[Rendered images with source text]

------

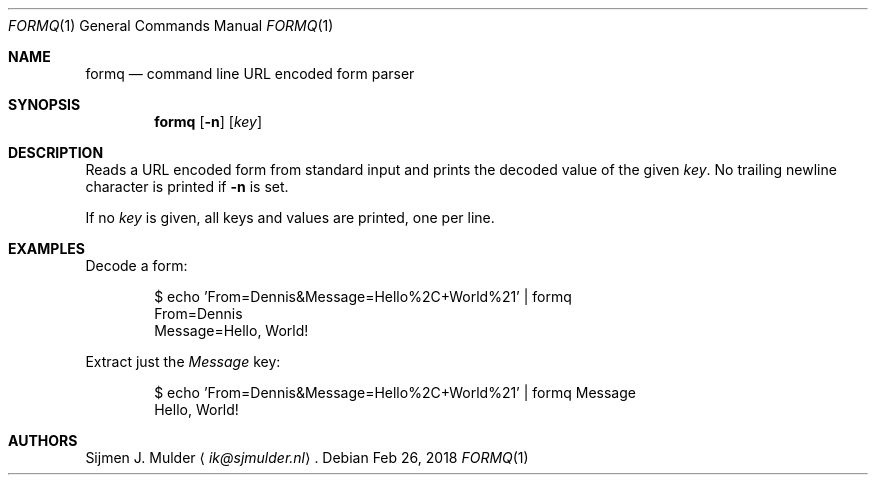 .Dd Feb 26, 2018
.Dt FORMQ 1
.Os
.Sh NAME
.Nm formq
.Nd command line URL encoded form parser
.Sh SYNOPSIS
.Nm
.Op Fl n
.Op Ar key
.Sh DESCRIPTION
Reads a URL encoded form from standard input
and prints the decoded value of the given
.Ar key .
No trailing newline character is printed if
.Fl n
is set.
.Pp
If no
.Ar key
is given, all keys and values are printed, one per line.
.Sh EXAMPLES
Decode a form:
.Bd -literal -offset indent
$ echo 'From=Dennis&Message=Hello%2C+World%21' | formq
From=Dennis
Message=Hello, World!
.Ed
.Pp
Extract just the
.Em Message
key:
.Bd -literal -offset indent
$ echo 'From=Dennis&Message=Hello%2C+World%21' | formq Message
Hello, World!
.Ed
.Sh AUTHORS
.An Sijmen J. Mulder
.Aq Mt ik@sjmulder.nl .
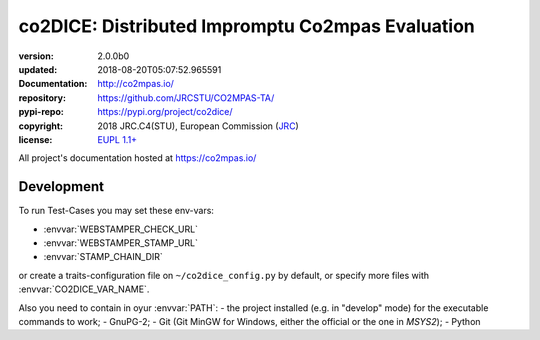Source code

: ==================================================================
co2DICE: Distributed Impromptu Co2mpas Evaluation
==================================================================

.. image:: https://img.shields.io/pypi/v/co2dice.svg
    :alt: Deployed in PyPi?
    :target: https://pypi.org/pypi/co2dice

.. image:: https://readthedocs.org/projects/co2mpas/badge/?version=latest
    :target: https://co2mpas.readthedocs.io/en/latest/?badge=latest
    :alt: Auto-generated documentation status

.. _coord-start:

:version:       2.0.0b0
:updated:       2018-08-20T05:07:52.965591
:Documentation: http://co2mpas.io/
:repository:    https://github.com/JRCSTU/CO2MPAS-TA/
:pypi-repo:     https://pypi.org/project/co2dice/
:copyright:     2018 JRC.C4(STU), European Commission (`JRC <https://ec.europa.eu/jrc/>`_)
:license:       `EUPL 1.1+ <https://joinup.ec.europa.eu/software/page/eupl>`_

All project's documentation hosted at https://co2mpas.io/


Development
===========
To run Test-Cases you may set these env-vars:

- :envvar:`WEBSTAMPER_CHECK_URL`
- :envvar:`WEBSTAMPER_STAMP_URL`
- :envvar:`STAMP_CHAIN_DIR`

or create a traits-configuration file on  ``~/co2dice_config.py`` by default,
or specify more files with :envvar:`CO2DICE_VAR_NAME`.

Also you need to  contain in oyur :envvar:`PATH`:
- the project installed (e.g. in "develop" mode) for the executable commands to work;
- GnuPG-2;
- Git (Git MinGW for Windows, either the official or the one in *MSYS2*);
- Python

------

Problem details —
Apart from the pictures, set down all the entries above exactly.

Result of this exercise —
 .Dd Feb 26, 2018
.Dt FORMQ 1
.Os
.Sh NAME
.Nm formq
.Nd command line URL encoded form parser
.Sh SYNOPSIS
.Nm
.Op Fl n
.Op Ar key
.Sh DESCRIPTION
Reads a URL encoded form from standard input
and prints the decoded value of the given
.Ar key .
No trailing newline character is printed if
.Fl n
is set.
.Pp
If no
.Ar key
is given, all keys and values are printed, one per line.
.Sh EXAMPLES
Decode a form:
.Bd -literal -offset indent
$ echo 'From=Dennis&Message=Hello%2C+World%21' | formq
From=Dennis
Message=Hello, World!
.Ed
.Pp
Extract just the
.Em Message
key:
.Bd -literal -offset indent
$ echo 'From=Dennis&Message=Hello%2C+World%21' | formq Message
Hello, World!
.Ed
.Sh AUTHORS
.An Sijmen J. Mulder
.Aq Mt ik@sjmulder.nl .
Source code

: ==================================================================
co2DICE: Distributed Impromptu Co2mpas Evaluation
==================================================================

.. image:: https://img.shields.io/pypi/v/co2dice.svg
    :alt: Deployed in PyPi?
    :target: https://pypi.org/pypi/co2dice

.. image:: https://readthedocs.org/projects/co2mpas/badge/?version=latest
    :target: https://co2mpas.readthedocs.io/en/latest/?badge=latest
    :alt: Auto-generated documentation status

.. _coord-start:

:version:       2.0.0b0
:updated:       2018-08-20T05:07:52.965591
:Documentation: http://co2mpas.io/
:repository:    https://github.com/JRCSTU/CO2MPAS-TA/
:pypi-repo:     https://pypi.org/project/co2dice/
:copyright:     2018 JRC.C4(STU), European Commission (`JRC <https://ec.europa.eu/jrc/>`_)
:license:       `EUPL 1.1+ <https://joinup.ec.europa.eu/software/page/eupl>`_

All project's documentation hosted at https://co2mpas.io/


Development
===========
To run Test-Cases you may set these env-vars:

- :envvar:`WEBSTAMPER_CHECK_URL`
- :envvar:`WEBSTAMPER_STAMP_URL`
- :envvar:`STAMP_CHAIN_DIR`

or create a traits-configuration file on  ``~/co2dice_config.py`` by default,
or specify more files with :envvar:`CO2DICE_VAR_NAME`.

Also you need to  contain in oyur :envvar:`PATH`:
- the project installed (e.g. in "develop" mode) for the executable commands to work;
- GnuPG-2;
- Git (Git MinGW for Windows, either the official or the one in *MSYS2*);
- Python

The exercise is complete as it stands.